KabarTambang.com – Menteri Energi dan Sumber Daya Mineral Bahlil Lahadalia memastikan ketersediaan batubara untuk pembangkit listrik PT PLN (Persero) tetap aman di tengah penataan Rencana Kerja dan Anggaran Biaya (RKAB).
Penataan RKAB dilakukan untuk menyelaraskan rencana produksi batubara dengan kebutuhan pasar domestik dan global sekaligus menjaga kestabilan harga.
Kebijakan tersebut diarahkan agar volume produksi sejalan dengan nilai ekonomi yang diterima pelaku usaha tanpa mengesampingkan aspek keberlanjutan dan perlindungan lingkungan.
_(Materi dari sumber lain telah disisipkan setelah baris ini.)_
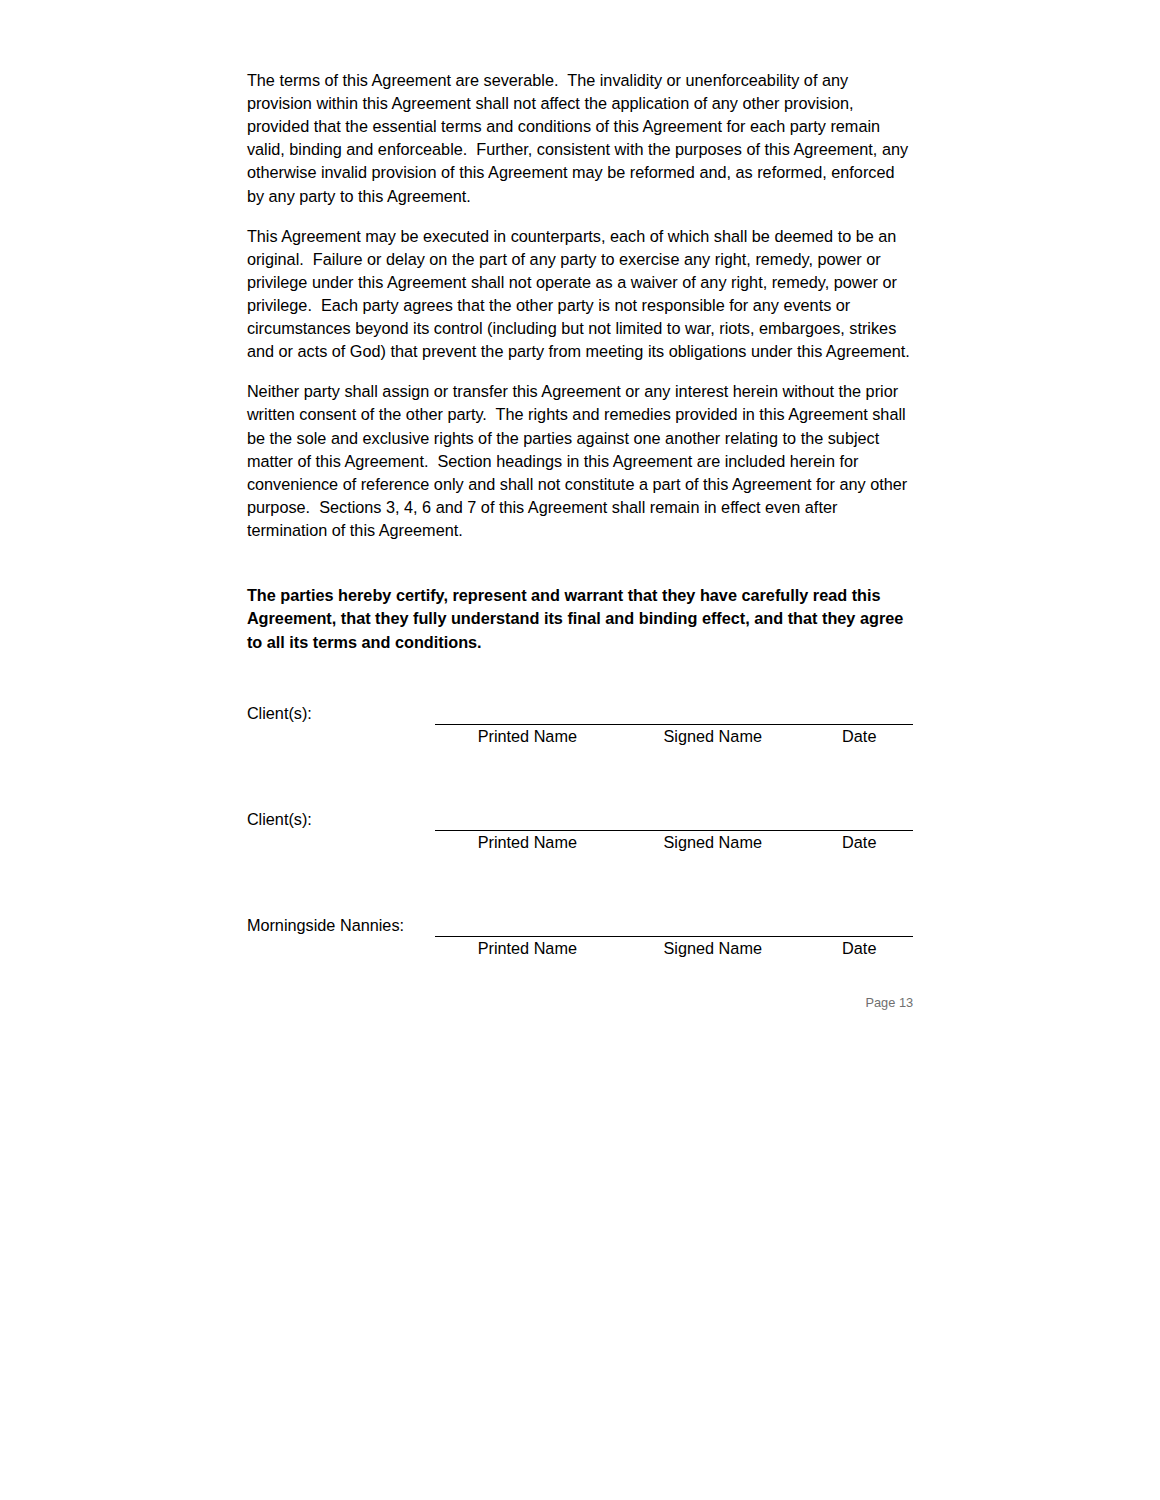The terms of this Agreement are severable. The invalidity or unenforceability of any provision within this Agreement shall not affect the application of any other provision, provided that the essential terms and conditions of this Agreement for each party remain valid, binding and enforceable. Further, consistent with the purposes of this Agreement, any otherwise invalid provision of this Agreement may be reformed and, as reformed, enforced by any party to this Agreement.
This Agreement may be executed in counterparts, each of which shall be deemed to be an original. Failure or delay on the part of any party to exercise any right, remedy, power or privilege under this Agreement shall not operate as a waiver of any right, remedy, power or privilege. Each party agrees that the other party is not responsible for any events or circumstances beyond its control (including but not limited to war, riots, embargoes, strikes and or acts of God) that prevent the party from meeting its obligations under this Agreement.
Neither party shall assign or transfer this Agreement or any interest herein without the prior written consent of the other party. The rights and remedies provided in this Agreement shall be the sole and exclusive rights of the parties against one another relating to the subject matter of this Agreement. Section headings in this Agreement are included herein for convenience of reference only and shall not constitute a part of this Agreement for any other purpose. Sections 3, 4, 6 and 7 of this Agreement shall remain in effect even after termination of this Agreement.
The parties hereby certify, represent and warrant that they have carefully read this Agreement, that they fully understand its final and binding effect, and that they agree to all its terms and conditions.
| Client(s): | | | |
| | Printed Name | Signed Name | Date |
| Client(s): | | | |
| | Printed Name | Signed Name | Date |
| Morningside Nannies: | | | |
| | Printed Name | Signed Name | Date |
Page 13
Bahlil menyampaikan penyesuaian RKAB dilakukan berdasarkan perhitungan keseimbangan antara pasokan dan permintaan agar produksi tinggi tetap diiringi harga yang sehat.
“RKAB untuk batubara dan nikel itu memang kita lagi tata, kita melakukan penyesuaian,” ujar Bahlil saat menyampaikan keterangan pers di Jakarta, Selasa (3/3).
Penataan RKAB Batubara Nasional
Ia memaparkan Indonesia saat ini memproduksi sekitar 43 persen dari total kebutuhan batubara dunia yang diperkirakan mencapai 1,3 miliar ton per tahun.
Produksi nasional berada di kisaran 500 hingga 550 juta ton, namun harga global justru mengalami tekanan karena mekanisme pasar internasional.
Bahlil menjelaskan melimpahnya pasokan di tengah permintaan yang terbatas membuat harga batubara sulit dikendalikan oleh produsen dalam negeri.
Ia menegaskan sumber daya alam merupakan aset strategis yang harus dikelola secara bertanggung jawab demi keberlanjutan bagi generasi berikutnya.
Menurutnya, kegiatan pertambangan harus dijalankan dengan kehati-hatian agar keseimbangan antara manfaat ekonomi dan kelestarian lingkungan tetap terjaga.
Untuk kebutuhan dalam negeri, pemerintah memprioritaskan pasokan batubara bagi pembangkit listrik nasional.
Bahlil memastikan pasokan batubara untuk PLN hingga periode Maret–April berada dalam kondisi aman tanpa gangguan.
Pemerintah terus memantau pasokan batubara pembangkit dengan memperhatikan kualitas serta harga yang ekonomis agar kebutuhan domestik terpenuhi dan pelaku usaha memperoleh nilai yang wajar.